The ABC test is intended to address 3 requirements:
- Is the worker free from the control and direction of the hiring entity in the performance of the work, both under the contract for the performance of the work and in fact?
- Does the worker perform work that is outside the usual course of the hiring entity’s business?
- Is the worker customarily engaged in an independently established trade, occupation, or business of the same nature as the work performed for the hiring entity?
How does this affect my real estate business?
As the real estate industry currently operates, agents and transaction coordinators are usually hired as independent contractors. Federal Law guaranteeing agents’ rights to operate as independent contractors will likely take precedence over AB 5, but the status of transaction coordinators will most definitely be addressed. Most brokerages hire transaction coordinators as independent contractors, and there’s an increasing trend of agents hiring personal coordinators as independent contractors directly. This will likely result in a tumultuous upheaval of business operations for brokers and agents alike for most in California, however, it presents a unique opportunity for those ahead of the curve to gain an edge on the competition. We’ll get to that soon, but first it’s necessary to go over the issue the unprepared brokers and agents will falter over.
What does this mean for transaction coordinators?
Of course, coordinators will no longer hold the opportunity to be hired as independent contractors directly by brokerages, but what about agents, (assuming they are afforded the privilege of maintaining their independent contractor status), who hire transaction coordinators directly? Independent contractors are responsible for paying their FICA taxes quarterly, (typically 15%), while employers of standard employees are responsible for paying half of these costs, and the employee the other half. Does this mean in the instance an agent contracts a transaction coordinator directly that the agent will now be responsible for half of the FICA fees incurred by the coordinator?

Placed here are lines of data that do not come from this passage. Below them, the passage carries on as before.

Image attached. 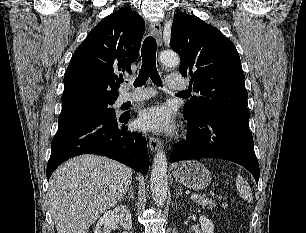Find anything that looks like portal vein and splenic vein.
Returning a JSON list of instances; mask_svg holds the SVG:
<instances>
[{
	"mask_svg": "<svg viewBox=\"0 0 306 233\" xmlns=\"http://www.w3.org/2000/svg\"><path fill=\"white\" fill-rule=\"evenodd\" d=\"M199 197V195H197V194H194V195H191V200H196L197 198Z\"/></svg>",
	"mask_w": 306,
	"mask_h": 233,
	"instance_id": "portal-vein-and-splenic-vein-1",
	"label": "portal vein and splenic vein"
}]
</instances>
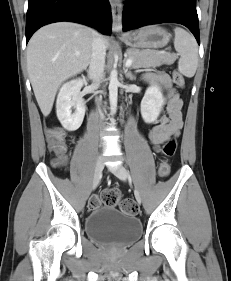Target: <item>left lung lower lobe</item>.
Returning a JSON list of instances; mask_svg holds the SVG:
<instances>
[{
    "instance_id": "obj_1",
    "label": "left lung lower lobe",
    "mask_w": 231,
    "mask_h": 281,
    "mask_svg": "<svg viewBox=\"0 0 231 281\" xmlns=\"http://www.w3.org/2000/svg\"><path fill=\"white\" fill-rule=\"evenodd\" d=\"M164 22H175L186 26L200 44L196 0H129L125 2L122 14L123 31Z\"/></svg>"
}]
</instances>
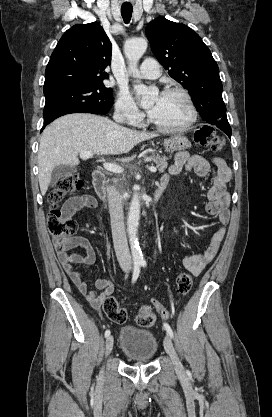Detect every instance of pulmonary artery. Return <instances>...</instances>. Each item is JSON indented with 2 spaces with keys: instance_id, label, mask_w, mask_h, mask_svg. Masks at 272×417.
Instances as JSON below:
<instances>
[{
  "instance_id": "e3ab8cb5",
  "label": "pulmonary artery",
  "mask_w": 272,
  "mask_h": 417,
  "mask_svg": "<svg viewBox=\"0 0 272 417\" xmlns=\"http://www.w3.org/2000/svg\"><path fill=\"white\" fill-rule=\"evenodd\" d=\"M160 74V67L157 61L152 58H147L142 63L136 76L143 79H157Z\"/></svg>"
}]
</instances>
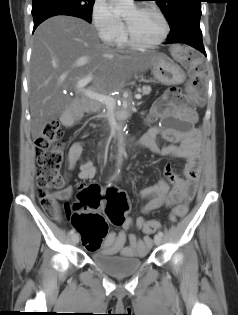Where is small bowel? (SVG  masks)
<instances>
[{"label":"small bowel","mask_w":238,"mask_h":315,"mask_svg":"<svg viewBox=\"0 0 238 315\" xmlns=\"http://www.w3.org/2000/svg\"><path fill=\"white\" fill-rule=\"evenodd\" d=\"M160 133L161 130L159 128H150L139 137L137 141L138 146L148 148L157 155L185 159L186 164L184 166V177L182 178L176 175L172 166L168 164L165 169V178H161L156 184L146 187L140 192V196L142 198L148 199L142 207V212L145 214L151 213L164 206L172 205L175 202H182L186 204L189 200H191L195 193L201 171L199 162L201 132L197 128H192L176 134L174 136V140L179 141V145H159L157 139ZM82 151L83 144L80 141H74L71 144L67 160L69 170H73L75 168ZM95 174L96 168L92 161L87 160L80 165L78 172V178L80 180L85 181L92 179ZM170 182L173 184L172 188L169 184ZM71 194L72 188L66 187L55 192L54 197L56 200L62 201L69 199ZM53 215L55 219L60 220V216L57 213ZM146 222L147 221L144 217H138L135 220L127 217L126 221L122 225V231L118 234H106L103 238V243L101 245L102 252L109 255L120 253L122 256L127 257L144 255L152 246V238L149 235H146L142 239L133 233L126 234L125 231L132 225L141 229L144 227ZM126 241L128 242L127 246H125Z\"/></svg>","instance_id":"small-bowel-1"}]
</instances>
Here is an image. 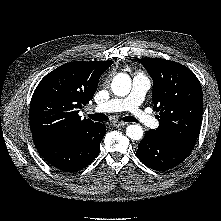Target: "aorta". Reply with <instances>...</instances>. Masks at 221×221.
<instances>
[{"instance_id": "obj_1", "label": "aorta", "mask_w": 221, "mask_h": 221, "mask_svg": "<svg viewBox=\"0 0 221 221\" xmlns=\"http://www.w3.org/2000/svg\"><path fill=\"white\" fill-rule=\"evenodd\" d=\"M112 91L117 96H126L131 90V79L124 73L117 74L111 84ZM127 136L132 140H140L143 129L139 125H129L126 129Z\"/></svg>"}]
</instances>
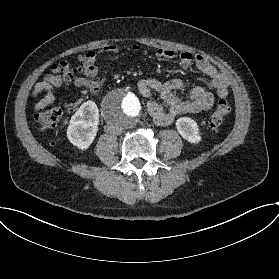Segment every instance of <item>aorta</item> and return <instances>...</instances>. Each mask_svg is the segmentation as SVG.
<instances>
[{"label":"aorta","instance_id":"1","mask_svg":"<svg viewBox=\"0 0 279 279\" xmlns=\"http://www.w3.org/2000/svg\"><path fill=\"white\" fill-rule=\"evenodd\" d=\"M141 112V101L125 87L110 91L102 101V114L106 123L122 130L135 126Z\"/></svg>","mask_w":279,"mask_h":279}]
</instances>
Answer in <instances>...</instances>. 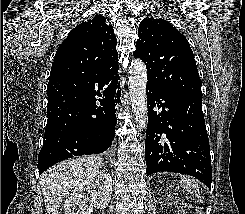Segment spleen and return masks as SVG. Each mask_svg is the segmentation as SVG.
Segmentation results:
<instances>
[{"label":"spleen","mask_w":245,"mask_h":214,"mask_svg":"<svg viewBox=\"0 0 245 214\" xmlns=\"http://www.w3.org/2000/svg\"><path fill=\"white\" fill-rule=\"evenodd\" d=\"M181 186L191 194H195L196 197L201 198V191L198 182L195 179L182 177L180 181Z\"/></svg>","instance_id":"spleen-1"}]
</instances>
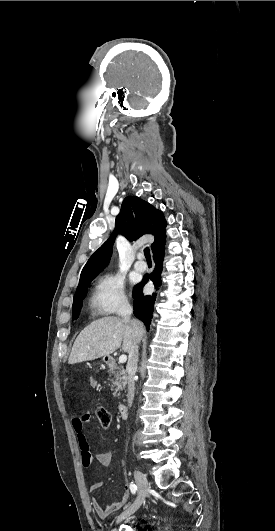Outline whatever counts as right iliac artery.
<instances>
[{
	"instance_id": "right-iliac-artery-1",
	"label": "right iliac artery",
	"mask_w": 275,
	"mask_h": 531,
	"mask_svg": "<svg viewBox=\"0 0 275 531\" xmlns=\"http://www.w3.org/2000/svg\"><path fill=\"white\" fill-rule=\"evenodd\" d=\"M130 490L133 494L137 491V486L133 482L130 483Z\"/></svg>"
}]
</instances>
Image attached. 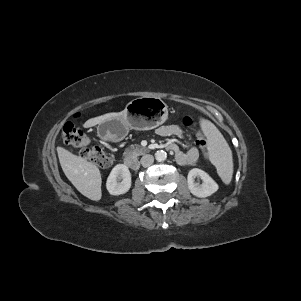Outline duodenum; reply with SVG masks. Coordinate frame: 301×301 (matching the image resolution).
Wrapping results in <instances>:
<instances>
[{
    "label": "duodenum",
    "mask_w": 301,
    "mask_h": 301,
    "mask_svg": "<svg viewBox=\"0 0 301 301\" xmlns=\"http://www.w3.org/2000/svg\"><path fill=\"white\" fill-rule=\"evenodd\" d=\"M112 147V142L111 141H106L105 145H104V150L105 151H110ZM125 165L130 168V169H136L138 167V163L136 160L132 159V158H128L125 160Z\"/></svg>",
    "instance_id": "duodenum-1"
}]
</instances>
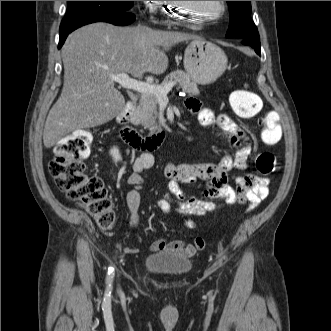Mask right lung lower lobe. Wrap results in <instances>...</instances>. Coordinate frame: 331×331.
I'll list each match as a JSON object with an SVG mask.
<instances>
[{
    "instance_id": "obj_1",
    "label": "right lung lower lobe",
    "mask_w": 331,
    "mask_h": 331,
    "mask_svg": "<svg viewBox=\"0 0 331 331\" xmlns=\"http://www.w3.org/2000/svg\"><path fill=\"white\" fill-rule=\"evenodd\" d=\"M135 20V15L129 12L124 13H118V14H110V15H103L98 16L89 20L82 21L80 23H77L66 30L60 31V39H59V45L58 48L60 49L65 42V39L67 38L68 34L74 31L75 29L90 24L94 22H107L111 23L117 26H125L131 24Z\"/></svg>"
}]
</instances>
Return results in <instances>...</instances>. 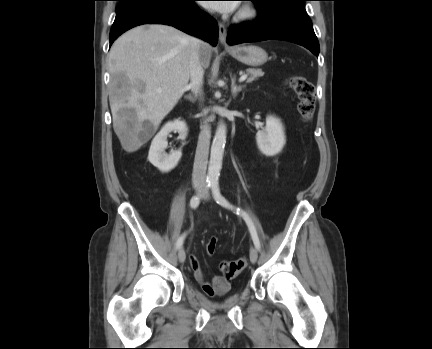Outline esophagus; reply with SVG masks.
Here are the masks:
<instances>
[{
	"label": "esophagus",
	"mask_w": 432,
	"mask_h": 349,
	"mask_svg": "<svg viewBox=\"0 0 432 349\" xmlns=\"http://www.w3.org/2000/svg\"><path fill=\"white\" fill-rule=\"evenodd\" d=\"M227 29L224 24L219 23V41L222 45L227 46Z\"/></svg>",
	"instance_id": "obj_1"
}]
</instances>
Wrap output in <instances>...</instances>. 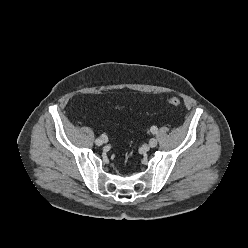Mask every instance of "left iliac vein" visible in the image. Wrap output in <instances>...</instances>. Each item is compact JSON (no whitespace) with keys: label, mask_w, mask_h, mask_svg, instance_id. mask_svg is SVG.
Masks as SVG:
<instances>
[{"label":"left iliac vein","mask_w":248,"mask_h":248,"mask_svg":"<svg viewBox=\"0 0 248 248\" xmlns=\"http://www.w3.org/2000/svg\"><path fill=\"white\" fill-rule=\"evenodd\" d=\"M157 143H158V141H157V139L156 138H151L150 140H149V146L150 147H156L157 146Z\"/></svg>","instance_id":"obj_1"}]
</instances>
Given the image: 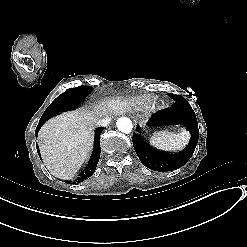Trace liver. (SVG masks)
Returning a JSON list of instances; mask_svg holds the SVG:
<instances>
[{
    "mask_svg": "<svg viewBox=\"0 0 247 247\" xmlns=\"http://www.w3.org/2000/svg\"><path fill=\"white\" fill-rule=\"evenodd\" d=\"M108 101L92 111L83 108L63 112L48 119L38 133V146L44 165L56 178L71 180L93 149L96 122L114 114Z\"/></svg>",
    "mask_w": 247,
    "mask_h": 247,
    "instance_id": "1",
    "label": "liver"
}]
</instances>
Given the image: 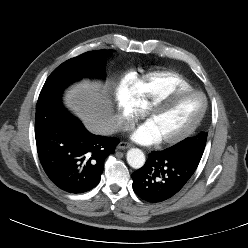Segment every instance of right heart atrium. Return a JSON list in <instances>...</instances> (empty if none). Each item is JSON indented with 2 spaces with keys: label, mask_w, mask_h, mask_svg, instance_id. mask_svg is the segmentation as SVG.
Returning <instances> with one entry per match:
<instances>
[{
  "label": "right heart atrium",
  "mask_w": 248,
  "mask_h": 248,
  "mask_svg": "<svg viewBox=\"0 0 248 248\" xmlns=\"http://www.w3.org/2000/svg\"><path fill=\"white\" fill-rule=\"evenodd\" d=\"M116 105L119 114L118 125L123 130H129L144 111L135 94L128 87H123L117 92Z\"/></svg>",
  "instance_id": "obj_1"
}]
</instances>
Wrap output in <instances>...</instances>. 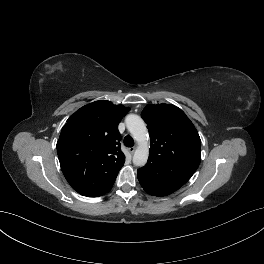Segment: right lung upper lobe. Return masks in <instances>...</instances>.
<instances>
[{"label":"right lung upper lobe","mask_w":264,"mask_h":264,"mask_svg":"<svg viewBox=\"0 0 264 264\" xmlns=\"http://www.w3.org/2000/svg\"><path fill=\"white\" fill-rule=\"evenodd\" d=\"M130 110L100 100L69 117L57 142L61 170L78 193L98 197L109 192L125 162L118 124Z\"/></svg>","instance_id":"1"}]
</instances>
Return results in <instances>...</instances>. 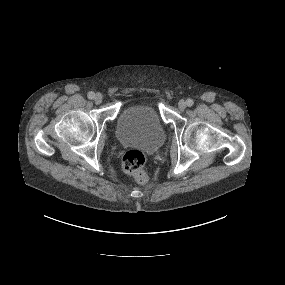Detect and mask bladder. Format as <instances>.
Masks as SVG:
<instances>
[{
	"mask_svg": "<svg viewBox=\"0 0 285 285\" xmlns=\"http://www.w3.org/2000/svg\"><path fill=\"white\" fill-rule=\"evenodd\" d=\"M116 135L121 142L137 144L149 152L156 151L165 140L160 116L150 104L125 108L117 119Z\"/></svg>",
	"mask_w": 285,
	"mask_h": 285,
	"instance_id": "1",
	"label": "bladder"
}]
</instances>
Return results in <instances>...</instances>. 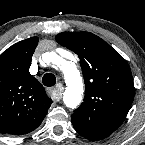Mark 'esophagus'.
I'll list each match as a JSON object with an SVG mask.
<instances>
[{"label": "esophagus", "mask_w": 145, "mask_h": 145, "mask_svg": "<svg viewBox=\"0 0 145 145\" xmlns=\"http://www.w3.org/2000/svg\"><path fill=\"white\" fill-rule=\"evenodd\" d=\"M48 91H49L51 98L54 101L58 102L61 100L62 93H63V87L60 84L57 85L55 88H49Z\"/></svg>", "instance_id": "obj_1"}]
</instances>
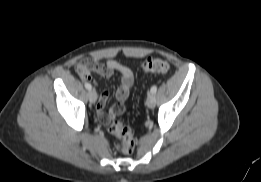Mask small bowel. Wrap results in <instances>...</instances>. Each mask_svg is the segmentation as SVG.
<instances>
[{"label":"small bowel","mask_w":261,"mask_h":182,"mask_svg":"<svg viewBox=\"0 0 261 182\" xmlns=\"http://www.w3.org/2000/svg\"><path fill=\"white\" fill-rule=\"evenodd\" d=\"M80 62L86 64L89 70L88 75H80V77L82 79L92 81L95 85L97 83L91 76L92 72L107 79L111 78L115 73H118L120 75V86L116 91V99L118 103L114 105L108 112H105V105L110 93L108 90H103L96 105L97 119L101 123H108L125 111V103L134 85L133 72L131 71V69L115 60L99 62L93 59H83Z\"/></svg>","instance_id":"1"}]
</instances>
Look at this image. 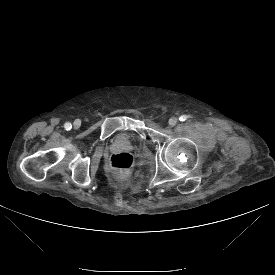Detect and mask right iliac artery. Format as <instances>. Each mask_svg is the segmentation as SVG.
Segmentation results:
<instances>
[{
	"instance_id": "82829eb1",
	"label": "right iliac artery",
	"mask_w": 275,
	"mask_h": 275,
	"mask_svg": "<svg viewBox=\"0 0 275 275\" xmlns=\"http://www.w3.org/2000/svg\"><path fill=\"white\" fill-rule=\"evenodd\" d=\"M64 128H65L66 130H70V129L72 128L71 123H69V122L65 123V124H64Z\"/></svg>"
}]
</instances>
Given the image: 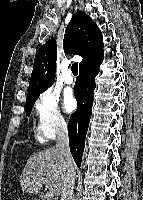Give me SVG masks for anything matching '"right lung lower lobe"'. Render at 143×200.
Here are the masks:
<instances>
[{
  "label": "right lung lower lobe",
  "instance_id": "obj_1",
  "mask_svg": "<svg viewBox=\"0 0 143 200\" xmlns=\"http://www.w3.org/2000/svg\"><path fill=\"white\" fill-rule=\"evenodd\" d=\"M103 50L90 58L79 67L74 93L78 108L70 117L68 135L70 151L78 167L81 166L85 137L92 114L94 78L99 73V66L103 61Z\"/></svg>",
  "mask_w": 143,
  "mask_h": 200
}]
</instances>
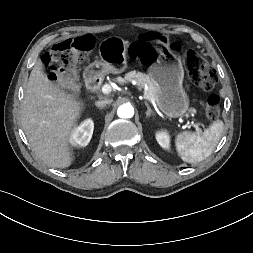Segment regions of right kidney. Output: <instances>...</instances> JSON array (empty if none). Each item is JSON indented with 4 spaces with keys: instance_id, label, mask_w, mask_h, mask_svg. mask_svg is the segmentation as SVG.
<instances>
[{
    "instance_id": "ca27d5eb",
    "label": "right kidney",
    "mask_w": 253,
    "mask_h": 253,
    "mask_svg": "<svg viewBox=\"0 0 253 253\" xmlns=\"http://www.w3.org/2000/svg\"><path fill=\"white\" fill-rule=\"evenodd\" d=\"M94 123L91 119L84 120L78 127L74 128L70 136V143L74 146L84 147L91 140Z\"/></svg>"
}]
</instances>
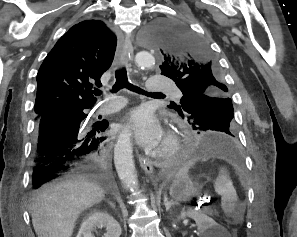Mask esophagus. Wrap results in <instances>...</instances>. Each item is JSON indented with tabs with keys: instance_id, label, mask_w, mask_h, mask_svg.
Here are the masks:
<instances>
[{
	"instance_id": "esophagus-1",
	"label": "esophagus",
	"mask_w": 297,
	"mask_h": 237,
	"mask_svg": "<svg viewBox=\"0 0 297 237\" xmlns=\"http://www.w3.org/2000/svg\"><path fill=\"white\" fill-rule=\"evenodd\" d=\"M132 58H133V46H132L131 40L127 38L123 45L120 62L122 65H129ZM140 165L146 174H151L153 172V164L149 159L140 157Z\"/></svg>"
}]
</instances>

There’s no Federal Law in place advocating for the coordinator’s continued role as independent contractors, as is the case for agents, so someone, whether the agent or the broker, will now be paying this additional tax. If the broker has a degree of separation from these coordinators, since they hire agents as independent contractors, who then hire the transaction coordinators, the cost may very well fall to the agent.
How can brokers and agents capitalize on this impending shift?
While the future of employment status for agents is still an undetermined proposition at this time, there is good news for agents and brokers concerning the new requirement that transaction coordinators must be hired as employees. Outsourced transaction coordination services, like REBO, allow brokers and agents alike to circumvent these new incipient tax implications.
Transaction coordinators working for these services will uphold the new requirements as full-time employees, but they will be employees of these services, not of the brokerage or agent. Contracting these services, and allocating transaction coordination responsibilities from the broker and agent will effectively maintain broker and agent compliance with Assembly Bill 5, while passing the new tax costs to those services. It is apparent that these services are invariably the future of the transaction coordinator – agent relationship, and any broker or agent that resists this change breaks the law and invokes the wrath of the IRS at their own peril.